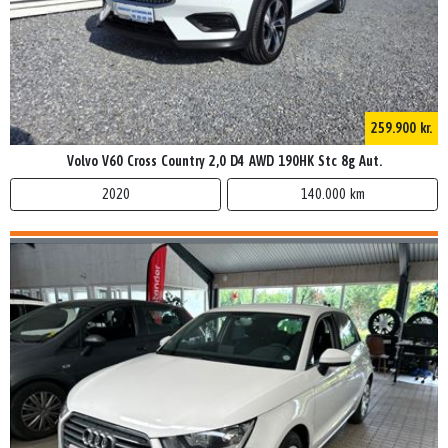
259.900 kr.
Volvo V60 Cross Country 2,0 D4 AWD 190HK Stc 8g Aut.
2020
140.000 km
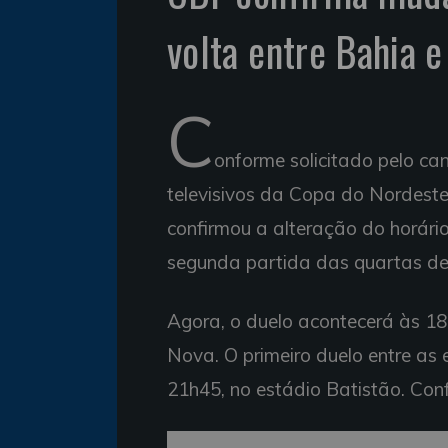
volta entre Bahia e
C
onforme solicitado pelo can
televisivos da Copa do Nordeste
confirmou a alteração do horário
segunda partida das quartas de
Agora, o duelo acontecerá às 1
Nova. O primeiro duelo entre as 
21h45, no estádio Batistão. Conf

What the task requires:
Your answer should be the lines from the one containing "segunda partida das quartas de" through the end of the records, both included, output exactly and with nothing added.

Response below:
segunda partida das quartas de
Agora, o duelo acontecerá às 1
Nova. O primeiro duelo entre as 
21h45, no estádio Batistão. Conf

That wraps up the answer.